Закрываю кран и снова к толчку — нельзя все-таки обращаться так с мочевым пузырем. Уф-ф-ф… Через вентиляционную решетку слышно, как визгливая старуха выговаривает плаксивому младенцу. Потом там у них что-то громко падает. Болбочет где-то телик. Утро уже, наверное. Как любит уточнять в таких ситуациях Горшок, «утро делового человека»…
В глубине квартиры просыпается мобила. Раз за разом курлыкает одну и ту же коротенькую музыкальную фразу. Три… Четыре… Не берут. Шесть… Семь… Упорный кто-то… Нет, не взяли. Тишина.
Может, оно и к лучшему? Так ведь и подмывает срыть отсюда по-тихому, ни черта не выясняя и не объясняя… Вообще, если честно, не нравится мне все это. Почему память напрочь отшибло? Никогда, по-моему, еще такого не было. Словно клофелином угостили. Рогипнолом…
От с-сука — джинсы изгвазданы… Да здорово как… Между прочим, на блевотину похоже… Воняет мерзостно — но чем, непонятно. Кажется, все-таки не блевотина… Натя-ягиваю штаны на влажную кожу. Шарю по карманам. Билет на маршрутку. Куда это меня понесло на маршрутке?.. Короткое движение под поверхностью — бульк, и все… только круги пошли: неприятное какое-то, тревожное не то послевкусие, не то предчувствие… Ладно. Разберемся…
Так, одежды моей тут, в ванной, больше нет — придется выходить в большой мир босиком и топлесс. В большом мире полутемно — но не потому, что не рассвело, а потому, что коридор глухой и узкий. Старый, видимо, дом. Точно — первый раз я в этой квартире.
Майка моя валяется перед дверью в ванную — как тряпка, ноги вытирать. Собственно, тряпка и есть. Весь перед в той же самой бурой пакости, что и джинсы. Или все-таки это у меня вышло так удачно себя облевать?.. С отвращением надеваю — че еще делать. Налево — темная прихожая, направо — залитая солнцем кухня. Очень хочется податься налево и, пока никто не заметил… Но привычка заставляет прошлепать на кухню — там могло остаться.
Щурюсь от прямого солнца: широкого, горячего, отскакивающего от бутылок. Да, блин, погуляли… А-а, с-собака! Это еще что?.. Мать твою. Осколки. До крови, черт… Посуду какую-то раскокали… Окно невысоко: второй, видимо, этаж. Громадные кусты сирени, незнакомый двор, мусорные баки.
…На столе — стакан с окурками. И тут же всплывает — очень четко, но вне какой бы то ни было связи с предыдущим и последующим: этот стакан, высокий, узкий — и поднимающаяся из него тонкая, ровная, идеально вертикальная струйка белого дыма. Мне еще как обычно подумалось: кадр!..

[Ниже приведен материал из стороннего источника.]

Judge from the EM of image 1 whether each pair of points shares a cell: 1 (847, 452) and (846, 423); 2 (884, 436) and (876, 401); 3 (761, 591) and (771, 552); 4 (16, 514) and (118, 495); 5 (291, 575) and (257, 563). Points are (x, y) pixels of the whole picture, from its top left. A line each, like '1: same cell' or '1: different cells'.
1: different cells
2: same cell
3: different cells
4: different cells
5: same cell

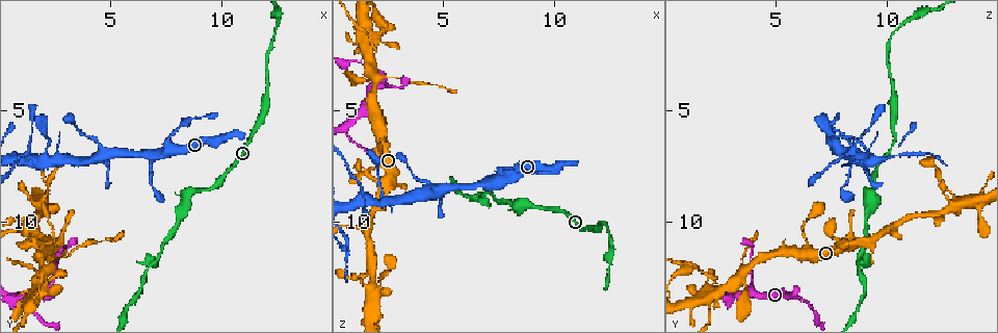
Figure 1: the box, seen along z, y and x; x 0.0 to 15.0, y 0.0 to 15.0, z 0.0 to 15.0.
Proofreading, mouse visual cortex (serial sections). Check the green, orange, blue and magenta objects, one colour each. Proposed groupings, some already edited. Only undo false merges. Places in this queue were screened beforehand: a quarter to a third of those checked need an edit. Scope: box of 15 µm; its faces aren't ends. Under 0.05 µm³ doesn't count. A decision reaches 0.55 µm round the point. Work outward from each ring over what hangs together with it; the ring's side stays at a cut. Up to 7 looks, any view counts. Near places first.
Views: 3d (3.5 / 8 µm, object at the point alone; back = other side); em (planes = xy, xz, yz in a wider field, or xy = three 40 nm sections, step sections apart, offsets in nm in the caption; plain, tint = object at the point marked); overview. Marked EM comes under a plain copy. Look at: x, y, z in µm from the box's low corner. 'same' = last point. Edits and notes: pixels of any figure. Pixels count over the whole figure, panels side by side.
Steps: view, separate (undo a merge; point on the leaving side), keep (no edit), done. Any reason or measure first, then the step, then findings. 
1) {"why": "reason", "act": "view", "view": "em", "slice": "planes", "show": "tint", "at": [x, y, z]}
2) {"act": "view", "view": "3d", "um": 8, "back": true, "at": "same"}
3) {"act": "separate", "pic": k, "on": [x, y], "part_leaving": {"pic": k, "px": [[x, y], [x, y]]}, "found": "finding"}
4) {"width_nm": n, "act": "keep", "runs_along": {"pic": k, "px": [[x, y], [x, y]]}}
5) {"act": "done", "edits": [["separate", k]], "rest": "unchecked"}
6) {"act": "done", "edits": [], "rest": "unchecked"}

{"why": "narrows sharply", "act": "view", "view": "em", "slice": "planes", "show": "tint", "at": [2.8, 11.6, 3.5]}

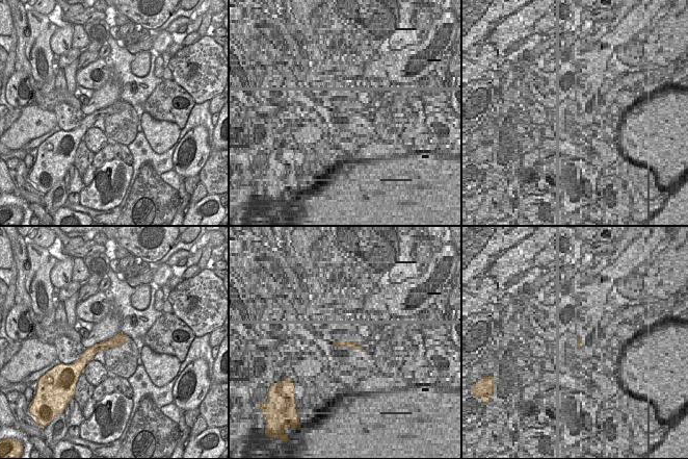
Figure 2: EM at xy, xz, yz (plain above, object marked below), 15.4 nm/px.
{"act": "view", "view": "3d", "um": 3.5, "at": "same"}

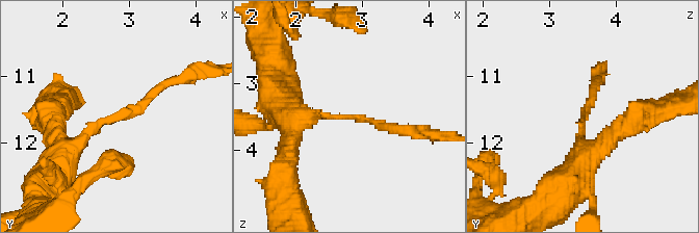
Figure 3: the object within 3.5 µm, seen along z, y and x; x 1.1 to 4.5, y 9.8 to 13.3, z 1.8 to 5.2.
{"arm_widths_nm": [150, 300], "act": "separate", "pic": 3, "on": [134, 109], "border": {"pic": 2, "px": [[96, 343], [98, 350]]}, "found": "two cells meet here"}

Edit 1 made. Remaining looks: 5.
{"why": "a narrow waist", "act": "view", "view": "3d", "um": 3.5, "at": [2.2, 12.6, 1.9]}

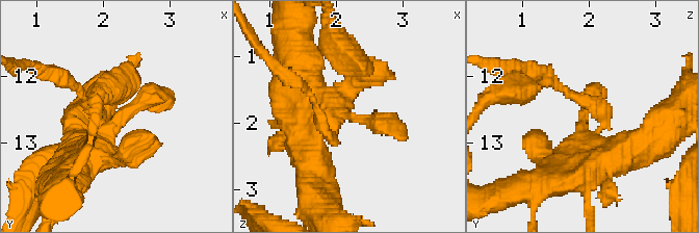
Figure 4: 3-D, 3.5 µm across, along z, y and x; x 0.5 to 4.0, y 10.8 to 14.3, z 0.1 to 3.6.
{"act": "view", "view": "em", "slice": "xy", "step": 1, "show": "tint", "at": [2.25, 12.60, 1.90]}

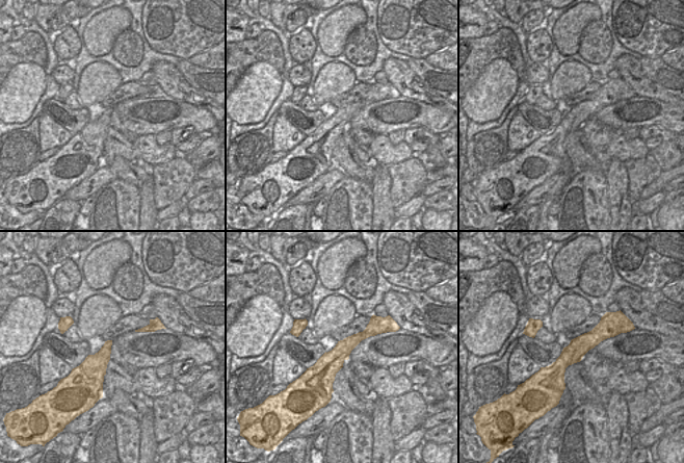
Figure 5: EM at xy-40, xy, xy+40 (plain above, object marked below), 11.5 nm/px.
{"act": "separate", "pic": 4, "on": [575, 98], "part_leaving": {"pic": 4, "px": [[606, 123], [545, 75]]}, "found": "a second cell is stuck on"}

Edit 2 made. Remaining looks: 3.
{"act": "view", "view": "overview"}

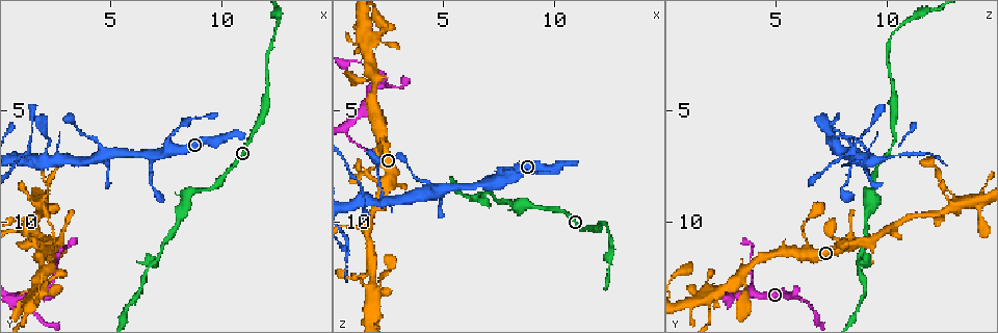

Опять звонит труба. Я стою, жду, ответят ли. Опять не отвечают.
…Ага, вот и остатки. «Рыгалия». Совсем остатки, граммов сорок.
Пекло убивает. Разлагается недоеденная закусь. Ну, с богом! Зажмуриваюсь, задерживаю дыхание… Торопливо запиваю из крана мойки. В ведре под раковиной весело блестят расковыренной фольгой пластинки от таблеток. Колеса, говорите?.. Пока люди по-прежнему занимаются сексом безо всякого разбору со многими незнакомыми партнерами и без всякого предохранения, одновременно экспериментируя с расширяющими сознание наркотиками, не заботясь о последствиях, я буду счастлив. Подпись: Остин Пауэрс. Вдруг неприятное ощущение возвращается — оно, оказывается, и не делось никуда, просто сейчас резонирует сильнее. Остервенело плещу себе в рожу хлорированную воду. На мгновение что-то приоткрывается — нет, не ухватить…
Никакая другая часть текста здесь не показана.